* [Apply what you read]
1. In the Elasticsearch excerpt below, transcribe the text starting at "Understanding the document" and ending at "the next chapter.".
2. Condense the paragraph of the Elasticsearch excerpt that begins "The short answer is that an index" into a bulleted list that keeps its main facts.

* [Excerpted passage]
▬▬▬

For this reason, some requirements such as recording, accessing, analyzing, and processing of data are significant. Like similar search engines, Elasticsearch is one of the tools that have been developed to deal with the problems mentioned previously, which belong to the world of big data.

What should I look for—high efficiency and/or performance—when Elasticsearch is used for the purposes mentioned earlier?

This book will target experienced developers who have used Elasticsearch before and want to extend their knowledge about how to effectively perform Elasticsearch indexing. Therefore, this book assumes that the reader already knows the basic issues and concepts of Elasticsearch. For example, what is Elasticsearch, how to install it, what purposes it serves, and so on. This book in your hand is intended to assist you with technical information and concrete applications about efficient indexing and relevant search result in Elasticsearch. This chapter aims to introduce and discuss the main topics for the purposes mentioned previously. To this end, we will look closely at how to store data by Elasticsearch and try to understand the document storage strategy. The relevant search result is closely related to data analysis. Hence, we will do an introduction to understanding the analysis process. In other chapters of this book, you will find the necessary discussions and examples for a better understanding of the following main issues:

  • How to store documents

  • The difference between the storable and searchable field

  • What the function of the analyzer is

  • How to improve relevant search results

Getting started


How does Elasticsearch store date and how does Elasticsearch store access data? These should be the first questions that come to mind when it comes to efficient indexing. The first thing to understand is how the documents are stored and accessed by Elasticsearch for efficient indexing and to improve the querying experience.

The purpose of this chapter is to prepare your mind for the topics that will be discussed throughout the book in more detail.

Understanding the document storage strategy


First of all, we need to depict the question: what is an Elasticsearch index?

The short answer is that an index is like a database in a relational database. Elasticsearch is a document-oriented search and analytics engine. Each record in Elasticsearch is a structured JSON document. In other words, each piece of data that is sent to Elasticsearch for indexing is a JSON document. All fields of the documents are indexed by default, and these indexed fields can be used in a single query. More information about this can be found in the next chapter.

▬▬▬

* [Listed entries]
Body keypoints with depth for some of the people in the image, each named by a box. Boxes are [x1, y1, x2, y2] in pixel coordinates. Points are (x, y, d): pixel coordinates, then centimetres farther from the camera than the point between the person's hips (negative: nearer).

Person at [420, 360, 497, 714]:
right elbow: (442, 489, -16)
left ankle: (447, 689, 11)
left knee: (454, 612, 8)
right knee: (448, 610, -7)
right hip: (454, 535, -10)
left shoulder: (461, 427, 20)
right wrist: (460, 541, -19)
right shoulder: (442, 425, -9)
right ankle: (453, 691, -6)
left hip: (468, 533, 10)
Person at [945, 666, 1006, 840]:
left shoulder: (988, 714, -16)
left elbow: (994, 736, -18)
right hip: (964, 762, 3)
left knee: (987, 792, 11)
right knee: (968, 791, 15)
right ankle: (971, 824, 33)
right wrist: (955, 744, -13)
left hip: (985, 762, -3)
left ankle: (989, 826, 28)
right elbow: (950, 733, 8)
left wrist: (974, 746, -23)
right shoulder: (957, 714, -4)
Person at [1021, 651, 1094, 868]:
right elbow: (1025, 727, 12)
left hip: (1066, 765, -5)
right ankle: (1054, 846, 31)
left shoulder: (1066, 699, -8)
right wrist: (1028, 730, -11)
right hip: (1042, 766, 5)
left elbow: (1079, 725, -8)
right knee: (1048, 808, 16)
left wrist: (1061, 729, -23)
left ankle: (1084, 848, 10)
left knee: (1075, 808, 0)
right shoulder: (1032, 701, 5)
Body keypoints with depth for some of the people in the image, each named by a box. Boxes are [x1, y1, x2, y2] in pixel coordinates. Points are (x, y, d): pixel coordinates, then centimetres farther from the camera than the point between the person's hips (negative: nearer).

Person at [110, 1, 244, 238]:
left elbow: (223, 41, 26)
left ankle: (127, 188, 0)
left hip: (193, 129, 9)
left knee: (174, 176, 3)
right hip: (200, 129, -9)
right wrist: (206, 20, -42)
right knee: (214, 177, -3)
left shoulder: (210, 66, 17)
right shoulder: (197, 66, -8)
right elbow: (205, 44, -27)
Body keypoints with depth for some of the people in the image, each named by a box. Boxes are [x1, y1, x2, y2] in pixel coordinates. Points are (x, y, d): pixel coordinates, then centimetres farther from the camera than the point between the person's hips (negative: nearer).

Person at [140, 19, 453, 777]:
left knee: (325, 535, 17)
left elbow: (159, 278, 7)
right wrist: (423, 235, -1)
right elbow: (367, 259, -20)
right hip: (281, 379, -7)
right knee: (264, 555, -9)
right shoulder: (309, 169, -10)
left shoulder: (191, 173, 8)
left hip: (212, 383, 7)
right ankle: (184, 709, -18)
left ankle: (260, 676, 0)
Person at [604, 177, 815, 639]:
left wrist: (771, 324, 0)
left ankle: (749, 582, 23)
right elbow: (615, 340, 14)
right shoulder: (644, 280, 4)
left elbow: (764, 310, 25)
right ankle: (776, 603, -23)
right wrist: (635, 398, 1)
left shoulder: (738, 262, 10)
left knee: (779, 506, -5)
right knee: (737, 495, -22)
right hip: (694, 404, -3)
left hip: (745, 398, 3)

▬▬▬

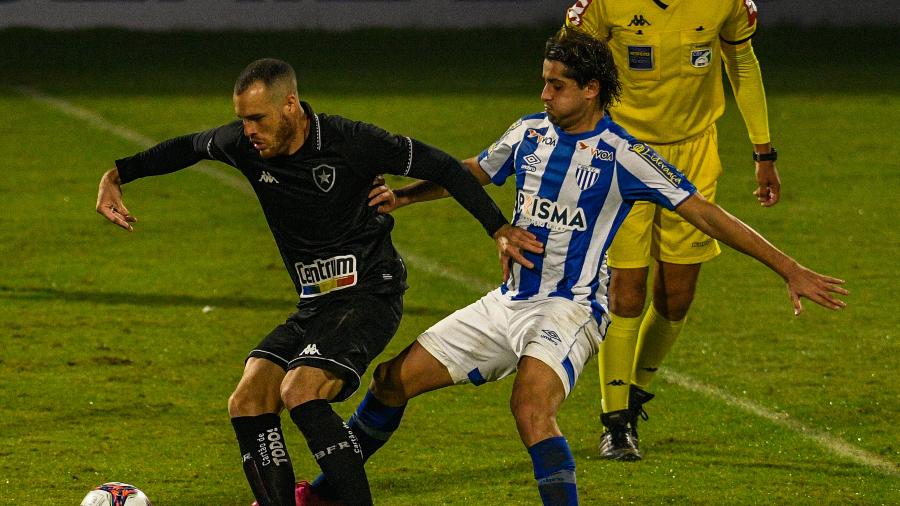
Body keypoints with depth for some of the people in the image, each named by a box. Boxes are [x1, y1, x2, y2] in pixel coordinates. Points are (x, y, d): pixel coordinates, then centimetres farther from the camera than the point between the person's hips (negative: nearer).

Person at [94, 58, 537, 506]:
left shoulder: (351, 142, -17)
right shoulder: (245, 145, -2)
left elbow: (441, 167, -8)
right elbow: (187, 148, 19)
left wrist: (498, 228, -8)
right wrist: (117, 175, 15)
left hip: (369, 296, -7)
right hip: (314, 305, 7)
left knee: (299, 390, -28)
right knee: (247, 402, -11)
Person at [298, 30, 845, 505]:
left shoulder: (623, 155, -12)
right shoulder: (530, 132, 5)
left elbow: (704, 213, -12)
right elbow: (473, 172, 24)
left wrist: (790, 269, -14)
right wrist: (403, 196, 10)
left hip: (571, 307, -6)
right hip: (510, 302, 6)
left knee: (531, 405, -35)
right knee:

▬▬▬

* [Solutions for each task]
1.
Understanding the document storage strategy


First of all, we need to depict the question: what is an Elasticsearch index?

The short answer is that an index is like a database in a relational database. Elasticsearch is a document-oriented search and analytics engine. Each record in Elasticsearch is a structured JSON document. In other words, each piece of data that is sent to Elasticsearch for indexing is a JSON document. All fields of the documents are indexed by default, and these indexed fields can be used in a single query. More information about this can be found in the next chapter.

2.
- An Elasticsearch index is like a database in a relational database.
- Elasticsearch is a document-oriented search and analytics engine.
- Each record is a structured JSON document, so every piece of data sent for indexing is a JSON document.
- All fields of the documents are indexed by default and can be used in a single query.